TASK GOAL —
Wherever the word "competition" shows up in the data, report the line it sits in.

________________

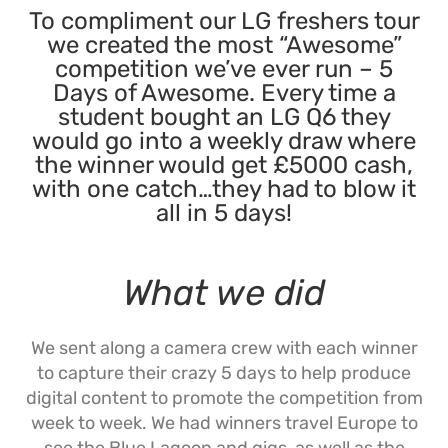
To compliment our LG freshers tour
we created the most “Awesome”
competition we’ve ever run – 5
Days of Awesome. Every time a
student bought an LG Q6 they
would go into a weekly draw where
the winner would get £5000 cash,
with one catch…they had to blow it
all in 5 days!
What we did
We sent along a camera crew with each winner
to capture their crazy 5 days to help produce
digital content to promote the competition from
week to week. We had winners travel Europe to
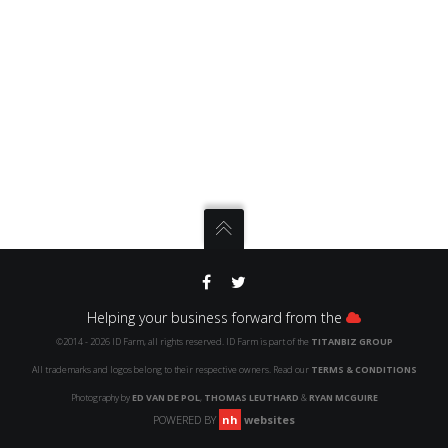
Helping your business forward from the
©2014 -
2026
ID
Farm, all rights reserved.
ID
Farm is part of the
TITANBIZ GROUP
All trademarks and logos belong to their respective owners. Read our
TERMS & CONDITIONS
Photography by
ED VAN DE POL
,
THOMAS LEUTHARD
&
RYAN MCGUIRE
POWERED BY
nh
websites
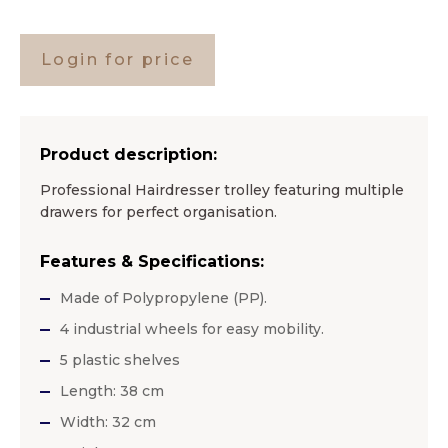
Login for price
Product description:
Professional Hairdresser trolley featuring multiple
drawers for perfect organisation.
Features & Specifications:
Made of Polypropylene (PP).
4 industrial wheels for easy mobility.
5 plastic shelves
Length: 38 cm
Width: 32 cm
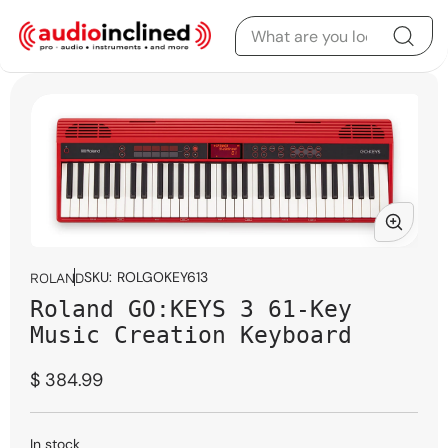
Skip to content
Skip to product
information
Open
media
SKU:
ROLGOKEY613
ROLAND
1
Roland GO:KEYS 3 61-Key
in
modal
Music Creation Keyboard
Regular
$ 384.99
price
In stock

________________

ANSWER —
competition we’ve ever run – 5
digital content to promote the competition from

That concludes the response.